Bolo de Castanhas: uma das receitas do novo livro de Heloísa Bacellar, “Cozinha Brasileira – Histórias e Receitas”. Foto: Romulo Fialdini

Essas receitas só passam a ser vistas de outra forma quando caem nas nas graças de gente de fora, tanto por visitantes que se encantaram quando experimentaram e começaram a falar, como por jornalistas, pesquisadores, escritores e, como não poderia deixar de ser, cozinheiros apaixonados por comida e que adoram conhecer, usar e criar com ingredientes e técnicas diferentes. Um exemplo clássico é o confit de pato francês, que nasceu da necessidade de se conservar a carne dos nem sei quantos mil patos que viviam nas redondezas por mais tempo e, como não havia geladeira, a solução era guardar na própria gordura. A mesma técnica aparece em vários países, inclusive em Portugal e aqui no Brasil com o porco. Nada disso nasceu com intuito de requinte, e sim por pura sobrevivência, mas com o tempo tudo mudou. Na Amazônia, a caldeirada de peixe quase sempre segue o mesmo preparo, mas leva o peixe que se tem por perto. A vida é assim.

Há não muito tempo, quase não se falava em cozinha brasileira e em ingredientes daqui. Surgiram os primeiros movimentos, a coisa começou a crescer, um número maior de pessoas começou a se interessar em viajar e em conhecer outros lugares do país, chefs passaram a usar ingredientes e técnicas até então bem restritos aos seus lugares de origem e a criar novos pratos com esses aprendizados. Não dá pra negar que isso vem acontecendo e tomando força, mas coisa pra fazer é o que não falta, e acho que todo mundo pode ajudar um tanto.

Eu, como alguém que adora a comida do Brasil, como chef que acredita que os ingredientes, as técnicas, as receitas de cada canto, as inovações e as ideias que surgiram com o povoamento tão diverso, e como escritora, tenho que cultivar isso tudo e tentar encantar mais e mais gente. Também penso que o que importa é fazer trabalho de formiguinha, conquistar pra valer, nunca fazendo estardalhaço como se fosse pra lançar moda, que é sempre fugaz.

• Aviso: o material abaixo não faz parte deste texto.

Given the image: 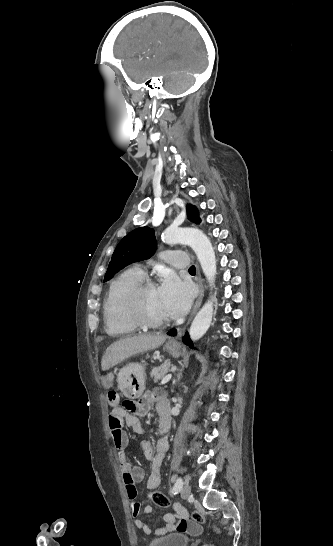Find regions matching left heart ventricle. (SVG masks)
I'll list each match as a JSON object with an SVG mask.
<instances>
[{
  "label": "left heart ventricle",
  "instance_id": "1",
  "mask_svg": "<svg viewBox=\"0 0 333 546\" xmlns=\"http://www.w3.org/2000/svg\"><path fill=\"white\" fill-rule=\"evenodd\" d=\"M142 308L147 317L153 320H166L168 317L162 306L158 289H147L142 296Z\"/></svg>",
  "mask_w": 333,
  "mask_h": 546
}]
</instances>
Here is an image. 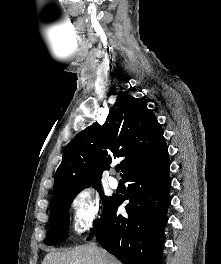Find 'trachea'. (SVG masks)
I'll use <instances>...</instances> for the list:
<instances>
[{"label": "trachea", "instance_id": "3493384b", "mask_svg": "<svg viewBox=\"0 0 221 264\" xmlns=\"http://www.w3.org/2000/svg\"><path fill=\"white\" fill-rule=\"evenodd\" d=\"M115 170H116L117 172H119V170H120V166H116V167H115Z\"/></svg>", "mask_w": 221, "mask_h": 264}]
</instances>
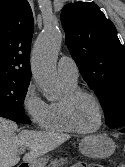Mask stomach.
<instances>
[{
    "instance_id": "stomach-1",
    "label": "stomach",
    "mask_w": 125,
    "mask_h": 167,
    "mask_svg": "<svg viewBox=\"0 0 125 167\" xmlns=\"http://www.w3.org/2000/svg\"><path fill=\"white\" fill-rule=\"evenodd\" d=\"M115 143L109 137L97 134L83 138L79 143V151L82 155L90 158H106L115 151ZM48 156H41L28 162L27 167H45Z\"/></svg>"
}]
</instances>
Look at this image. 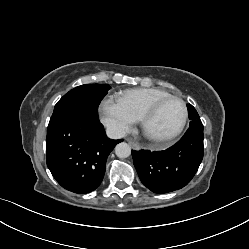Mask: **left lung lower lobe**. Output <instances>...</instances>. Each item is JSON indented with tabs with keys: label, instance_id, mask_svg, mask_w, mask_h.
<instances>
[{
	"label": "left lung lower lobe",
	"instance_id": "obj_1",
	"mask_svg": "<svg viewBox=\"0 0 249 249\" xmlns=\"http://www.w3.org/2000/svg\"><path fill=\"white\" fill-rule=\"evenodd\" d=\"M203 128H188L164 151L132 150L141 182L154 193H168L187 185L203 159Z\"/></svg>",
	"mask_w": 249,
	"mask_h": 249
}]
</instances>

Pintado com pirão: uma das receitas do novo livro de Heloísa Bacellar, “Cozinha Brasileira – Histórias e Receitas”. Foto: Romulo Fialdini

Desde que me conheço por gente, gosto do que é da terra, do que é simples, da rusticidade, do verdadeiro, e o meu trabalho sempre refletiu esse meu jeito de ser. Já escrevi vários livros e, especificamente sobre cozinha brasileira, o primeiro que fiz foi pra dar força a um trabalho que fiz na França, era uma edição pequena. Desse trabalho, surgiu um livro de cozinha brasileira também na França, pela Larousse, e que fez bastante sucesso por lá. Logo depois, há uns 4 anos, escrevi um livro sobre comidas que fazem parte do dia a dia do brasileiro, o “Brasil à mesa”, pela DBA. Veio a ideia desse novo livro sobre Brasil – “Cozinha Brasileira – Histórias e Receitas” -, uma proposta envolvendo a DBA, a Nadir Figueiredo e o Proac – e logo aceitei o desafio. Aceitei porque achei o máximo falar um pouco sobre como se come em cada um dos cantos do Brasil, sobre os ingredientes locais e sobre os de fora que passaram a fazer parte da vida das pessoas daqui e de lá, e, como não poderia deixar de ser, dar receitas deliciosas.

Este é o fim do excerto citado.